Luchar en contra de la injusticia de siglos no es descabellado, lograr un cambio generacional es posible, modificar el sistema que conocemos es viable, organizar el mundo de otra forma, de una manera más equitativa depende de nosotros. 

Los sistemas financieros globales controlan la vida diaria, y por ende quienes los manejan. Somos esclavos del oligopolio bancario, rehenes de los titiriteros bursátiles, adoquines frente a los hilos conductores, y lo peor de todo es que estamos tan adaptados al yugo impuesto que ni siquiera nos replanteamos un escenario diferente, y sucumbimos mezquinamente con un síndrome de Estocolmo que ni siquiera comprendemos.
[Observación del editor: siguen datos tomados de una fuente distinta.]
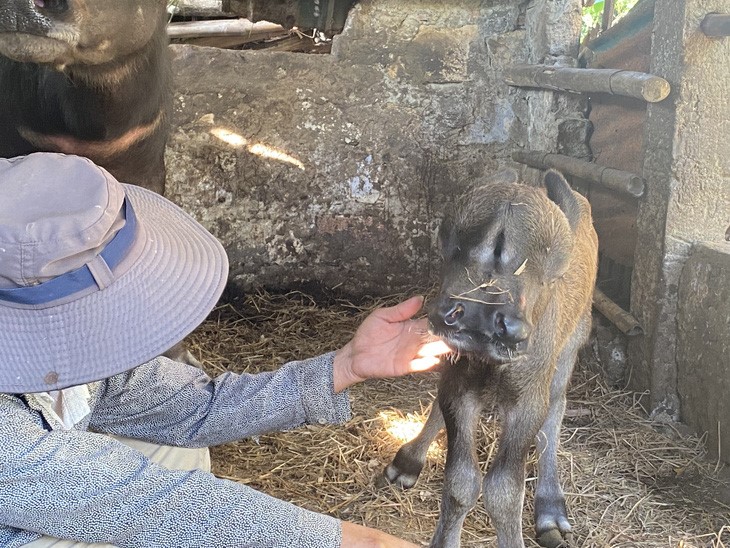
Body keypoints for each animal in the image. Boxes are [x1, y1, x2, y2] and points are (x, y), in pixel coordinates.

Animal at [384, 171, 596, 548]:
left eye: (551, 273)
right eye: (451, 248)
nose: (483, 316)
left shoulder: (527, 401)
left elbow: (503, 490)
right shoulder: (459, 383)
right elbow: (460, 482)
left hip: (570, 347)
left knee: (556, 409)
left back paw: (551, 509)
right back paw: (408, 461)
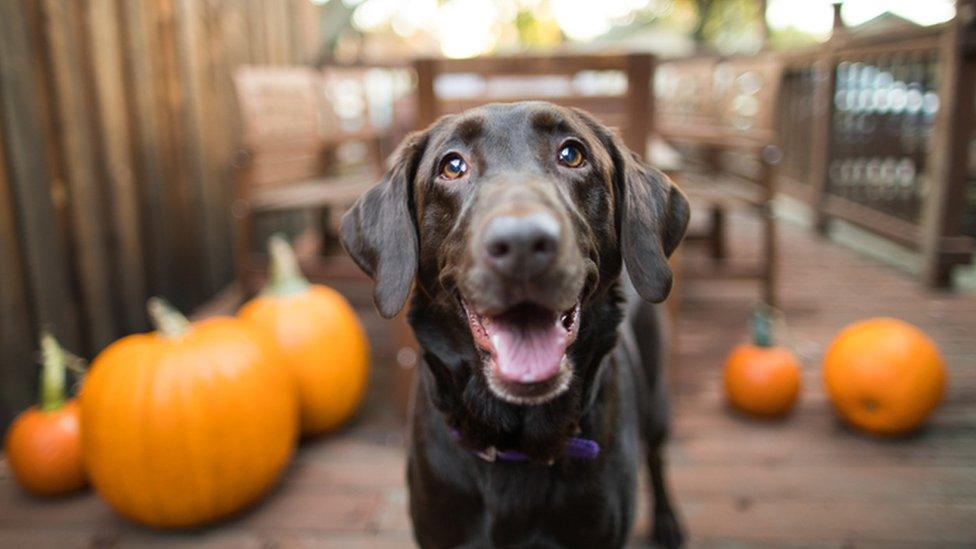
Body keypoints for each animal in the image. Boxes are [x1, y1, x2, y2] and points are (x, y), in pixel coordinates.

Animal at [340, 101, 692, 544]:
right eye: (452, 166)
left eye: (571, 154)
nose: (523, 242)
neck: (517, 443)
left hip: (657, 397)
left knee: (657, 455)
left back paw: (667, 520)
Hay maneras sencillas de ser epicentro de terremotos que sacudan las estructuras arraigadas en el concepto conocido como mercado.

Todos pertenecemos a grupos en menor o mayor cuantía. La familia, los amigos, los compañeros de trabajo, los grupos de WhatsApp -tan usados ahora-, los de entrenamiento, las escuelas, los vecinos, las ciudades, los países, etc.
Todos podemos aportar un aprendizaje a los demás en esos mismos grupos, y a la vez beneficiarnos de las enseñanzas de otros miembros. Un trueque moderno donde el intercambio de dones resulte en  un modelo de nuevo mercado. Donde se hagan listas y cada uno de los integrantes pueda enseñar lo que sabe, sin importar si se beneficiará o no de otro.
Por ejemplo, A, B y C. Donde A pueda aportar su conocimiento musical y enseñar a tocar la guitarra una hora a la semana de manera gratuita a B, o a C, o a ambos. Donde C quiera enseñar un idioma, sin importarle que los servicios que ofrecen A y B sean o no de su agrado; porque sabe que a largo plazo llegará H o K, que le aportarán de manera gratuita algo que si le satisfaga. 
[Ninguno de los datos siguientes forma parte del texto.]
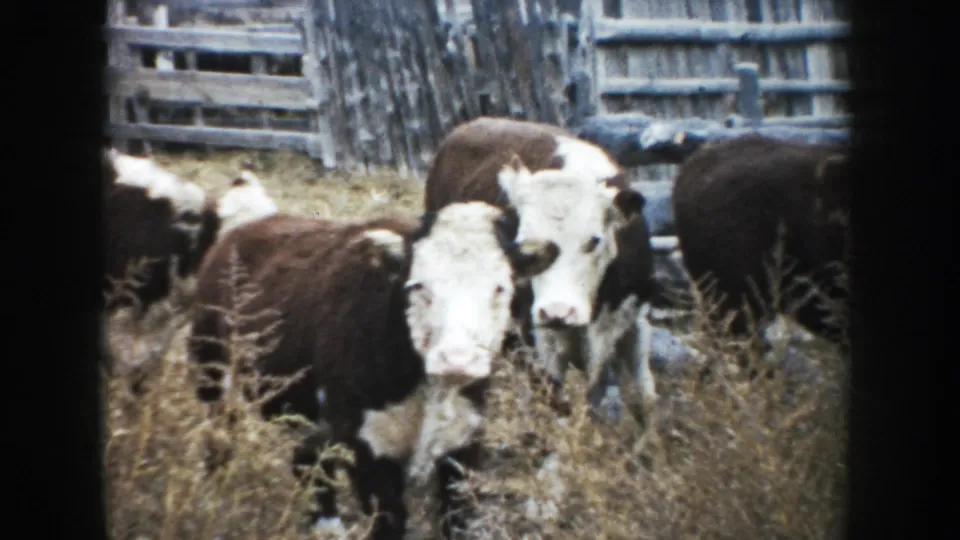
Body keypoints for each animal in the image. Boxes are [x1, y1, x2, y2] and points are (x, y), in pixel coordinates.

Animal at [188, 201, 561, 540]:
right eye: (418, 285)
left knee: (308, 460)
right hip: (213, 375)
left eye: (500, 287)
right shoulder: (367, 448)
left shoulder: (463, 443)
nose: (457, 359)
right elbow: (387, 522)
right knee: (218, 440)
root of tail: (243, 232)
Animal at [424, 116, 660, 428]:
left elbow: (643, 399)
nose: (558, 311)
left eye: (594, 240)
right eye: (526, 243)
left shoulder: (637, 321)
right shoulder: (540, 343)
Listas a gran escala, donde podamos de una vez por todas controlar al menos un poco nuestro destino sin tener que depender de las finanzas, donde las limitaciones no sean económicas. 
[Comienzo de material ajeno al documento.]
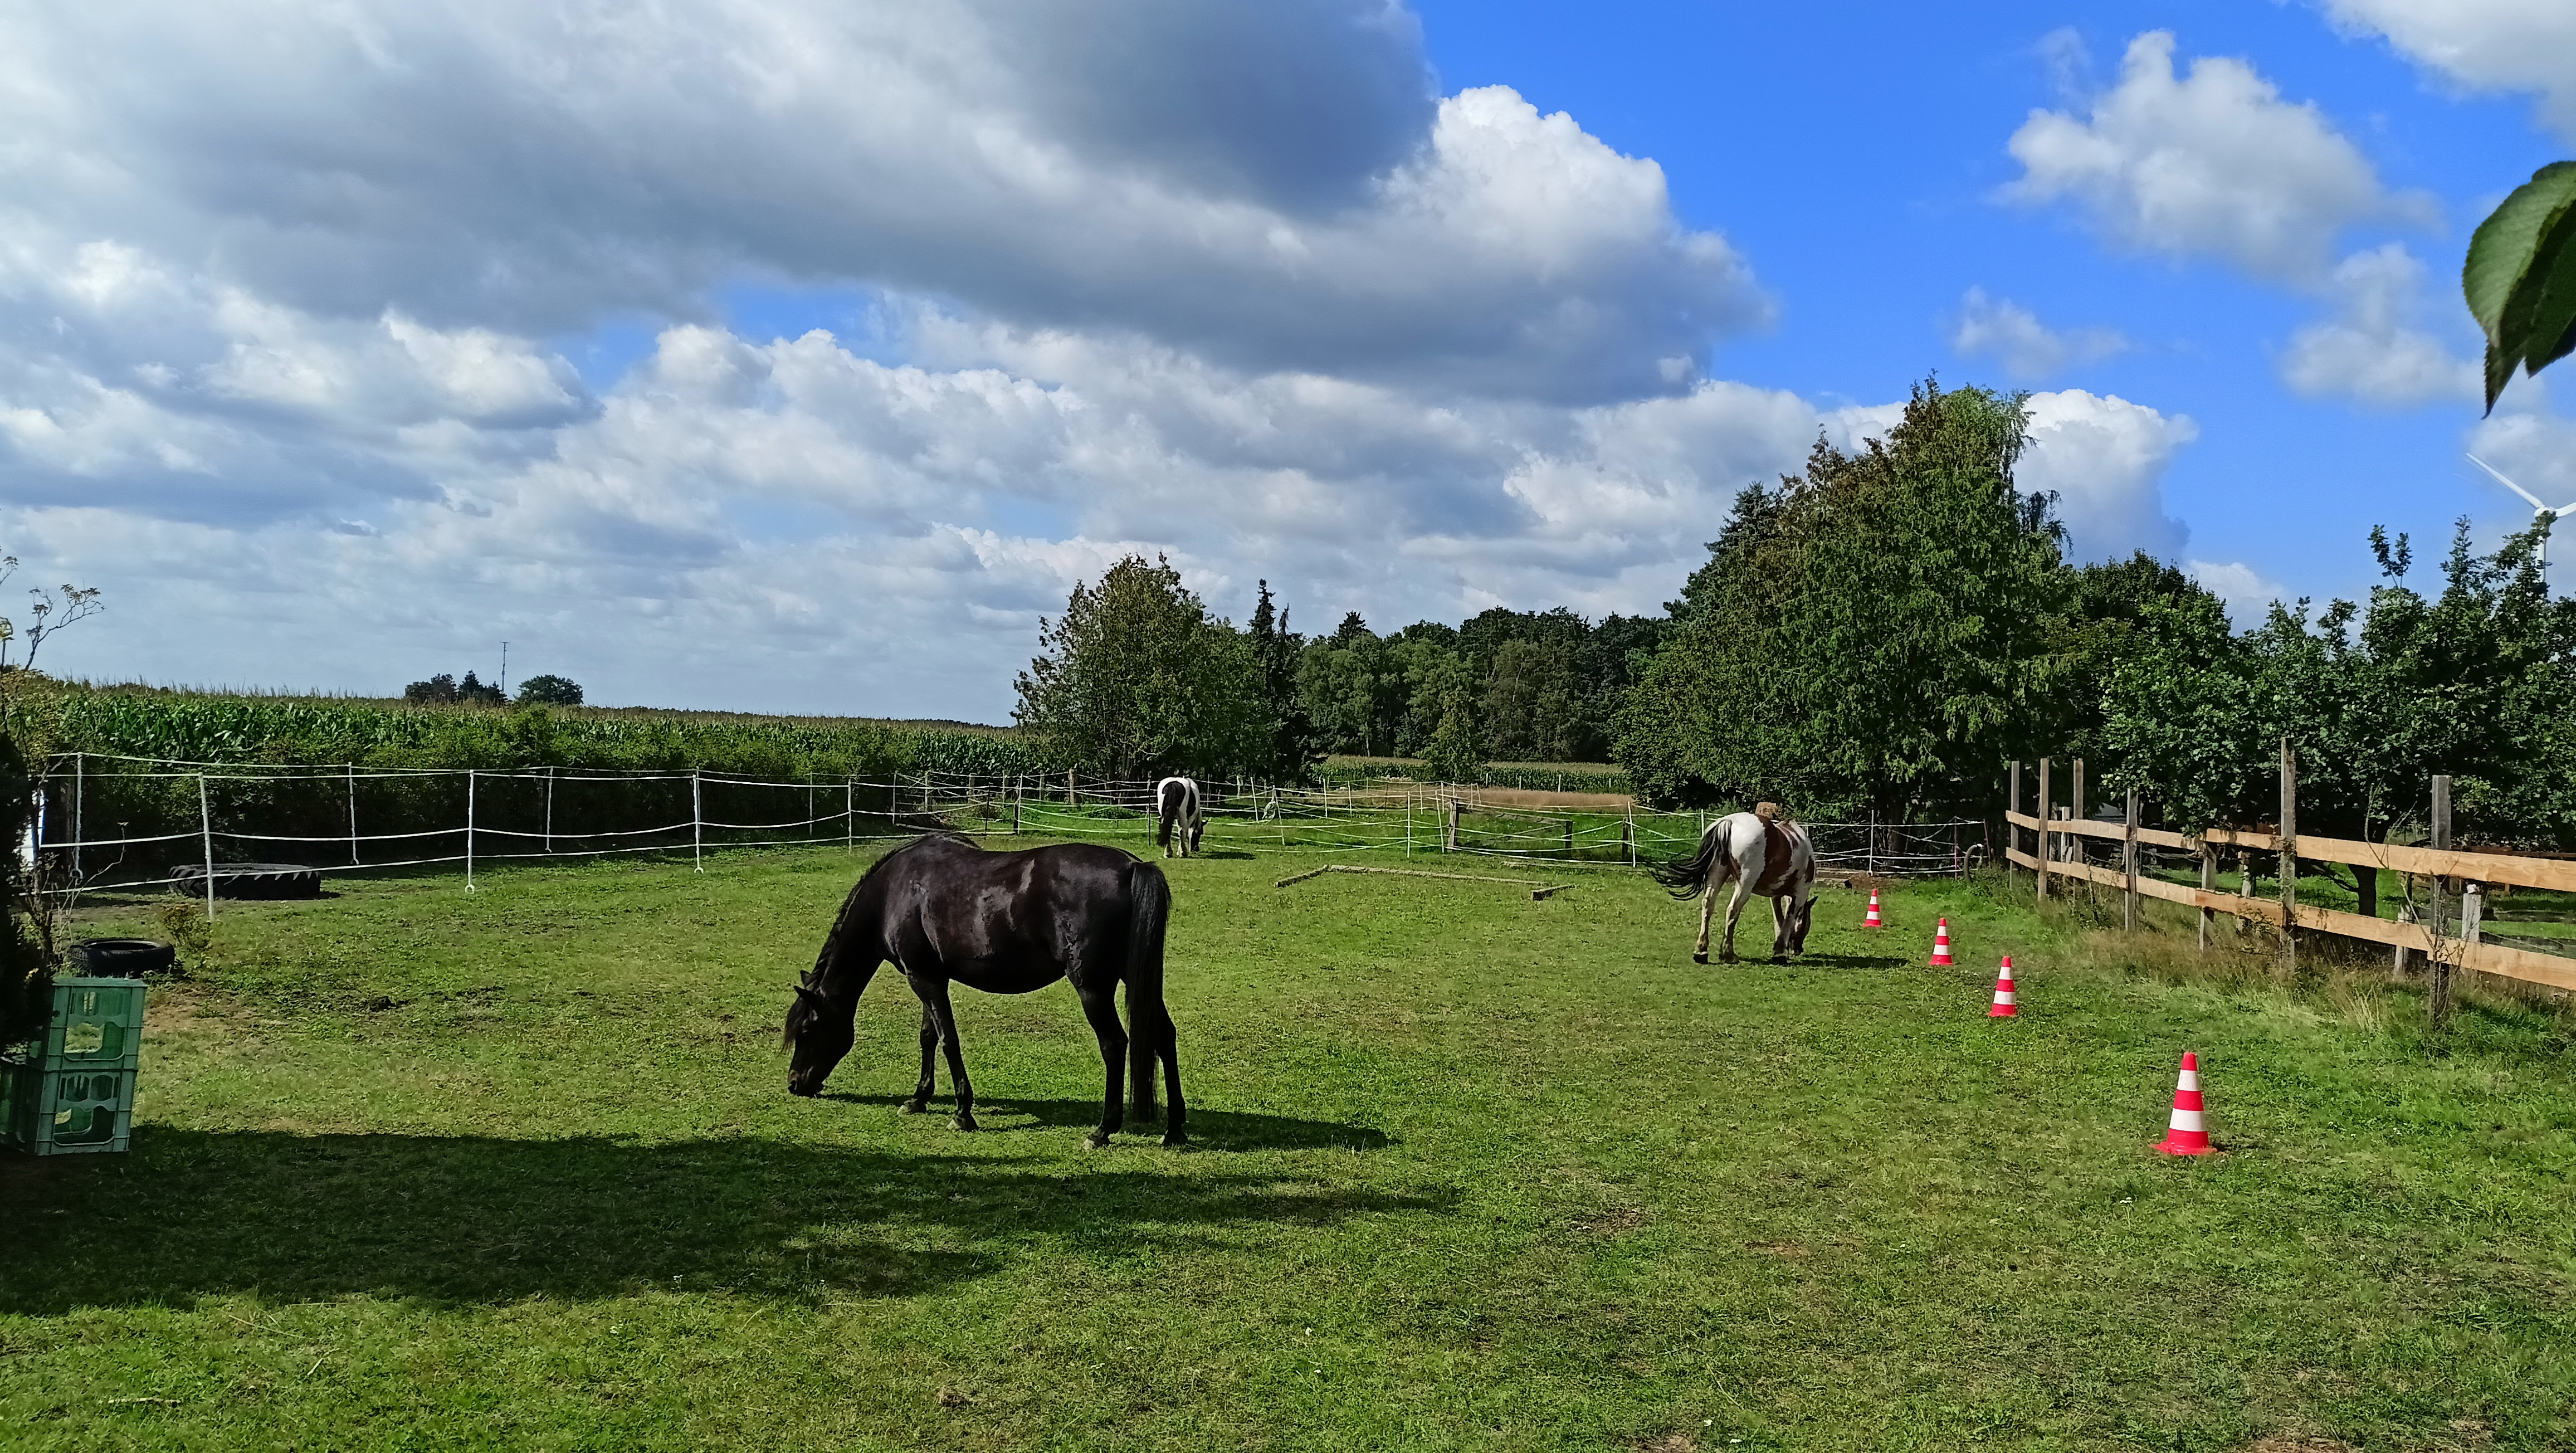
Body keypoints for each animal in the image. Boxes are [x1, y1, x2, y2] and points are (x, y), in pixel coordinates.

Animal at [783, 834, 1186, 1148]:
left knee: (1115, 1045)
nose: (795, 1084)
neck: (894, 892)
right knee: (1164, 1036)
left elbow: (948, 1040)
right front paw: (918, 1099)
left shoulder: (923, 979)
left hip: (1093, 988)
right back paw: (1175, 1130)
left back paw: (1102, 1131)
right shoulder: (929, 977)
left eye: (806, 1030)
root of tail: (1133, 868)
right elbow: (929, 1036)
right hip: (1134, 980)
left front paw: (963, 1113)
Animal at [1154, 775, 1205, 858]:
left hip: (1164, 815)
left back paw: (1168, 853)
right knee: (1182, 832)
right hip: (1183, 815)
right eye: (1200, 833)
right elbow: (1185, 832)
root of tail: (1172, 785)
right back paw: (1183, 853)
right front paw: (1181, 851)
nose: (1196, 849)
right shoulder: (1189, 818)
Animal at [1651, 810, 1818, 964]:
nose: (1799, 950)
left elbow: (1779, 920)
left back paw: (1701, 952)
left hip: (1716, 876)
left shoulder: (1775, 895)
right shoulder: (1800, 894)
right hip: (1744, 886)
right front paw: (1780, 953)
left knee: (1708, 905)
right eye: (1807, 923)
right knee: (1732, 910)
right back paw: (1728, 954)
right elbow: (1789, 919)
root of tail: (1729, 822)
Tenemos en nuestras manos todas las herramientas para generar modelos diferentes que desaten cadenas. Intercambio de servicios sin interrumpir drásticamente el flujo normal de nuestras actividades, y a la vez interrumpiendo el flujo del capital que llega a las mismas arcas.

Uno más uno es solamente dos, pero cuando la cifra se visualiza de manera exponencial, ese dos es imparable.

Por cierto, sé que el título no concuerda con el contenido, pero créanme que mi intención al comenzar a escribir siendo las 4 am, era diferente al resultado. Y sí, los vecinos han cesado en su euforia, y a diferencia de ellos yo no puedo conciliar el sueño que me han robado. Al menos alguien descansa plácidamente.